足元の鉱工業生産の動向と今後の見通し~自動車生産の回復や堅調な半導体需要に支えられ、持ち直しの動きを強めていく~
2021/12/07 藤田 隼平
調査レポート
国内マクロ経済
- 国内の鉱工業生産は2021年7~9月期に前期比▲3.7%と5四半期ぶりに減少した。10月には前月比+1.1%と4か月ぶりに増加するなど下げ止まりつつあるものの、依然として7~9月期を下回る低い水準となっている。
- 鉱工業生産に大きな影響を及ぼしているのが、世界的な半導体需要の拡大である。半導体集積回路や半導体製造装置を手掛ける電子部品・デバイス工業や生産用機械工業といった半導体関連業種の生産が堅調に増加している一方、車載向け半導体等の部品不足が供給制約となってきた輸送機械工業の生産は大きく落ち込み、全体を押し下げている。
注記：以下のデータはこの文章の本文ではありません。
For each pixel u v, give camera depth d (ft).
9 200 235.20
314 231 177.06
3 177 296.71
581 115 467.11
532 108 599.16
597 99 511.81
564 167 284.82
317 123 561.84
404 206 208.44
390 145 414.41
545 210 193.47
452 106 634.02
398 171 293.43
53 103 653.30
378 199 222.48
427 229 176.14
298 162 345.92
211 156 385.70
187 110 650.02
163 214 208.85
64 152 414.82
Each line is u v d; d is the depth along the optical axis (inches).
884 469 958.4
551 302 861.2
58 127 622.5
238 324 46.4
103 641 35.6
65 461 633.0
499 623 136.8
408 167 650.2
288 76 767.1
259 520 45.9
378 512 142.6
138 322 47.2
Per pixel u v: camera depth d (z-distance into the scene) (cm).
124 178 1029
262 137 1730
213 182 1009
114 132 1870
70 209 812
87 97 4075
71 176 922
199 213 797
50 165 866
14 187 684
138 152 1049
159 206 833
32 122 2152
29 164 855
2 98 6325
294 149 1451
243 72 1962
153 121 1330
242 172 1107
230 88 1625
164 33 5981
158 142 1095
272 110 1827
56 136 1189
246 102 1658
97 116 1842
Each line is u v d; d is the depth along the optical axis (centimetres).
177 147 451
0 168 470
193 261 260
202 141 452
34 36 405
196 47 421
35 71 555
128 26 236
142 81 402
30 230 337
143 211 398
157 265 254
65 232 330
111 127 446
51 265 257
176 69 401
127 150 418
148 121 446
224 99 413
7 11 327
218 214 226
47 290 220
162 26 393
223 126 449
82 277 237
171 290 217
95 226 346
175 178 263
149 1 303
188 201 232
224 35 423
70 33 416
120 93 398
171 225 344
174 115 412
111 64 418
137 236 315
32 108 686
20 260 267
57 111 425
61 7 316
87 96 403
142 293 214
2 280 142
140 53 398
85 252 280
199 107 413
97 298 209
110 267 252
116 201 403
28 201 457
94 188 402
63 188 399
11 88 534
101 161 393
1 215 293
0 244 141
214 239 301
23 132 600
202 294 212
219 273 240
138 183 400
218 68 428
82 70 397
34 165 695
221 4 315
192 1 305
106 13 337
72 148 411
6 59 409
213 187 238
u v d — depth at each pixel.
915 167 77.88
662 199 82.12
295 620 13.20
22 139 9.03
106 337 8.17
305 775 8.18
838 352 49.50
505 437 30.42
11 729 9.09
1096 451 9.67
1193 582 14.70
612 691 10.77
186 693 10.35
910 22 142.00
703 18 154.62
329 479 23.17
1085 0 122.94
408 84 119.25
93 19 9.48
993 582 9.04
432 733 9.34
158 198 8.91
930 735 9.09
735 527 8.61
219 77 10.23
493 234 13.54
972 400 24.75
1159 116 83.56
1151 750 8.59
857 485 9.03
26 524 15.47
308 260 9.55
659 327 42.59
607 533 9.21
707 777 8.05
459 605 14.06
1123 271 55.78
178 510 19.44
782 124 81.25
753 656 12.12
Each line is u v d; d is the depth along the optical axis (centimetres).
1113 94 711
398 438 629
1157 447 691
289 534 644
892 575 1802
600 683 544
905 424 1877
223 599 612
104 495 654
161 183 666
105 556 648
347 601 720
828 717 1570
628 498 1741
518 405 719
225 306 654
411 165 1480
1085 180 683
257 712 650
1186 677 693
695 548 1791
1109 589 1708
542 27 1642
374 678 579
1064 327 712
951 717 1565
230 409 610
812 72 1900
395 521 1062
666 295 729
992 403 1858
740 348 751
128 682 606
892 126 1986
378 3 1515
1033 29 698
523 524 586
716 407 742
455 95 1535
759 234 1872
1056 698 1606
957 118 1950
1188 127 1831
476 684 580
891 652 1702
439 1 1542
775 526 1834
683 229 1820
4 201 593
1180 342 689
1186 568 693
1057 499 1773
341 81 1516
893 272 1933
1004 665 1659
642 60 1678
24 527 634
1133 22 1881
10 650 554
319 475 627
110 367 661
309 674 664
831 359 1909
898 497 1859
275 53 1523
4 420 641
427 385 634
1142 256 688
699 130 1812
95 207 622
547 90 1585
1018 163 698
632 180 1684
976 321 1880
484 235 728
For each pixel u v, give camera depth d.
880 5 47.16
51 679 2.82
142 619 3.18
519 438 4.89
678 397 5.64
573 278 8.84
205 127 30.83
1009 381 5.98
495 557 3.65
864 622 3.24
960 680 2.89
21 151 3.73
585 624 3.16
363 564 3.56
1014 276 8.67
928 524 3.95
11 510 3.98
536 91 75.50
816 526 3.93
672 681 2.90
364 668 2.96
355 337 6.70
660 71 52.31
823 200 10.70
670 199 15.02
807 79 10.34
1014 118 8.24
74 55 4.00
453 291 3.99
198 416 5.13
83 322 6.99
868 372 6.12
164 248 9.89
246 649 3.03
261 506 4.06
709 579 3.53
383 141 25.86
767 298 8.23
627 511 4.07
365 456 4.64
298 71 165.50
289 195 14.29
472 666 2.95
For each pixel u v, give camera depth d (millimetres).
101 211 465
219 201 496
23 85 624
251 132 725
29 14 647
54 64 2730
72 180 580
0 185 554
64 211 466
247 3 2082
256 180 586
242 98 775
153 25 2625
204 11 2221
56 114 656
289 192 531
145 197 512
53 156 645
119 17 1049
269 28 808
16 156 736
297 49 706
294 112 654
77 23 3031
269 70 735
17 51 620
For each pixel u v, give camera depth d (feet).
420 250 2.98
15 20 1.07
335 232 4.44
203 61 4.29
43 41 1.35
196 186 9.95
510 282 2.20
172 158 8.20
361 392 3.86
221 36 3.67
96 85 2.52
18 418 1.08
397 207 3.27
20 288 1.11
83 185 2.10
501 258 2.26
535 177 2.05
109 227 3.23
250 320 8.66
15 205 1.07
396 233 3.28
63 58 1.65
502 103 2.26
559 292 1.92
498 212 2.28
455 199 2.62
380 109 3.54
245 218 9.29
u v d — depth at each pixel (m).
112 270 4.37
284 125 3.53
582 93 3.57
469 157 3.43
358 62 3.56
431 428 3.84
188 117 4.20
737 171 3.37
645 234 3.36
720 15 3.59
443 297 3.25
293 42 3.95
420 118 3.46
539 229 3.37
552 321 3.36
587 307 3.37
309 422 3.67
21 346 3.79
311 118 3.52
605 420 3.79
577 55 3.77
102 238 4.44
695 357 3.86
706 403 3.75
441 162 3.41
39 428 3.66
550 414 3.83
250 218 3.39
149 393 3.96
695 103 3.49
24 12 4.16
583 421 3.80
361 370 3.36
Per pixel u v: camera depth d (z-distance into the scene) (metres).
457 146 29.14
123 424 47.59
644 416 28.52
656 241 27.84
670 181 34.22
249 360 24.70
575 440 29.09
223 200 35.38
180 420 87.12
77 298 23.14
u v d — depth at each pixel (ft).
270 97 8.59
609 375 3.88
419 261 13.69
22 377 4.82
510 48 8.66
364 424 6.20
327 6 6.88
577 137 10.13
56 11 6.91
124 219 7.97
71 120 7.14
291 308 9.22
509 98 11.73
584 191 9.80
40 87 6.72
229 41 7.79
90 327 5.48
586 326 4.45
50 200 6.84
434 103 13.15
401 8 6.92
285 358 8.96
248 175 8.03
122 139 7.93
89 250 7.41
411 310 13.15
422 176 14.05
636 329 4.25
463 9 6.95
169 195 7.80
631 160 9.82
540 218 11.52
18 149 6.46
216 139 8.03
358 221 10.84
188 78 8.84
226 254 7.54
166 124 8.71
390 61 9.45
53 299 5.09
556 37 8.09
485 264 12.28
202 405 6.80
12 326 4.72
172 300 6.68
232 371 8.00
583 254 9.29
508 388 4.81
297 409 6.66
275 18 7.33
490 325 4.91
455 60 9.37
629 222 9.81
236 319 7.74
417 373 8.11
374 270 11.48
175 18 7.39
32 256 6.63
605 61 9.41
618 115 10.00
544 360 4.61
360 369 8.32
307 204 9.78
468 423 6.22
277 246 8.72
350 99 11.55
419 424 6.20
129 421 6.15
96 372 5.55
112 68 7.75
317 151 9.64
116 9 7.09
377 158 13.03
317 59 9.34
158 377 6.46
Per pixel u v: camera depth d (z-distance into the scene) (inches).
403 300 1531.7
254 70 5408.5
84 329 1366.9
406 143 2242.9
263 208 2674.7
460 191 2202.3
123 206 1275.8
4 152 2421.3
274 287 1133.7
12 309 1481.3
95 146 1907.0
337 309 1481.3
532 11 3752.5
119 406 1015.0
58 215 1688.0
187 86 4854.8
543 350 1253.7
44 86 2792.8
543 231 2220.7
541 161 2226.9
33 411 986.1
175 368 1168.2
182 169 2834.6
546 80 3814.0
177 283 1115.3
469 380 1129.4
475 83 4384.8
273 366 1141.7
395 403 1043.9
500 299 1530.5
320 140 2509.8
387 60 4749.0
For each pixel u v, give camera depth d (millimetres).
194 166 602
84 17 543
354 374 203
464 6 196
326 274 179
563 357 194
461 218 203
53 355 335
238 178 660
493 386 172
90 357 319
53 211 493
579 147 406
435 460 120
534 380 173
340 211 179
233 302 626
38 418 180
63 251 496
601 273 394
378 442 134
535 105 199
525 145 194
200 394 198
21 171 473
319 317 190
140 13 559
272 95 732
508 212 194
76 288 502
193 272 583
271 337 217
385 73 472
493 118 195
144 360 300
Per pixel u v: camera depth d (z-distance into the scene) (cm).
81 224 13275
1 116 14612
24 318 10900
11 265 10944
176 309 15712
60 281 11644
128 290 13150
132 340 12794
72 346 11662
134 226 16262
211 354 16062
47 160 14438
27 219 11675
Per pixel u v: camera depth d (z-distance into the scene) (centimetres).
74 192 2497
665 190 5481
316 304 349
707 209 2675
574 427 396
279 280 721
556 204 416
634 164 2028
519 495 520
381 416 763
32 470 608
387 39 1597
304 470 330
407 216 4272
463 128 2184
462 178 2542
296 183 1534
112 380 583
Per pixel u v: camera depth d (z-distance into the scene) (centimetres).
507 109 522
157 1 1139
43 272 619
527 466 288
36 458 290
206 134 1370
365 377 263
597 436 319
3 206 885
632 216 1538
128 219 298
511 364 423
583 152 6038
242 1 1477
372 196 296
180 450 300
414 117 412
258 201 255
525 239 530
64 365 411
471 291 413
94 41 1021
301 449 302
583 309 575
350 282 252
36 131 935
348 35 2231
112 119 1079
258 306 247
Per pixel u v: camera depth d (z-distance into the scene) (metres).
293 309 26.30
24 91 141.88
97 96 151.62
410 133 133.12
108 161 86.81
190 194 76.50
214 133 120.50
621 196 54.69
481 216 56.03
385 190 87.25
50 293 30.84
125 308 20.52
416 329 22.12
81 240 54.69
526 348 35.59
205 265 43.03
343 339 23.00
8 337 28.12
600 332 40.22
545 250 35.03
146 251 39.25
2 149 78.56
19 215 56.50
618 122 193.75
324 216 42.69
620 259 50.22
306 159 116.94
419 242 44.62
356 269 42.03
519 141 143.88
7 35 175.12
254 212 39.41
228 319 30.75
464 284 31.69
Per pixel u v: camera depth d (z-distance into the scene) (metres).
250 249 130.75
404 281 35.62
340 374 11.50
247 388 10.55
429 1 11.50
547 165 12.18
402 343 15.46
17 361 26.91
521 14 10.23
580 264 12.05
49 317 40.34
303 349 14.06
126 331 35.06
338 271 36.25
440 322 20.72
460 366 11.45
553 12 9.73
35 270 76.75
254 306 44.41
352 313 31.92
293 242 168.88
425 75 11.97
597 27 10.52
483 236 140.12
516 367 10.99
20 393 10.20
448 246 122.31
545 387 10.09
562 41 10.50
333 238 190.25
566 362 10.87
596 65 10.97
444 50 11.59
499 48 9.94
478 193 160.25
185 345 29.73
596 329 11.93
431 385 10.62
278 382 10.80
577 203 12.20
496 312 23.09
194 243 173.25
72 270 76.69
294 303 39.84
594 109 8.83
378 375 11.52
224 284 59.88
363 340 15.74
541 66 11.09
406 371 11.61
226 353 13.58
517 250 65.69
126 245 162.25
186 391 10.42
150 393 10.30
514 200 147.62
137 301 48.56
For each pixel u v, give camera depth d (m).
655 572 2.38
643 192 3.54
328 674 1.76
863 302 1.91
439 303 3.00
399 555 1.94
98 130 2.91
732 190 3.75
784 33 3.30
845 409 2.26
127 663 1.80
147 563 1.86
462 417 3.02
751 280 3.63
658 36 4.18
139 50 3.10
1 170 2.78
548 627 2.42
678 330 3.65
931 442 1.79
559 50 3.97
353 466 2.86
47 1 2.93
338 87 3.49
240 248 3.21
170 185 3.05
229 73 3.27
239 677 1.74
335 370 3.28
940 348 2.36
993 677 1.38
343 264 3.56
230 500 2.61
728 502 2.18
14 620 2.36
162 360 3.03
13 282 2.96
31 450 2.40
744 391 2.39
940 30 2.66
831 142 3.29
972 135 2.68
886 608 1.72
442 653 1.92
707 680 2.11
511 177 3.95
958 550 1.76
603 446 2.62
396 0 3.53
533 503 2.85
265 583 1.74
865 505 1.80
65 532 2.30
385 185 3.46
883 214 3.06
- 今後も電子部品・デバイス工業や生産用機械工業の生産活動は堅調に推移すると考えられる。一時的な在庫調整に直面するリスクはあるものの、構造的に5Gや車の自動運転、IoT、AI、スマートシティ等の進展に併せて半導体関連業種の需要は一層高まっていく可能性が高い。
- また、輸送機械工業についても、10月の生産が4か月ぶりに増加するなど下げ止まりつつあり、年明けには大手自動車メーカーが挽回生産を計画しているとの報道もあることから、今後は持ち直しの動きを強めていくと考えられる。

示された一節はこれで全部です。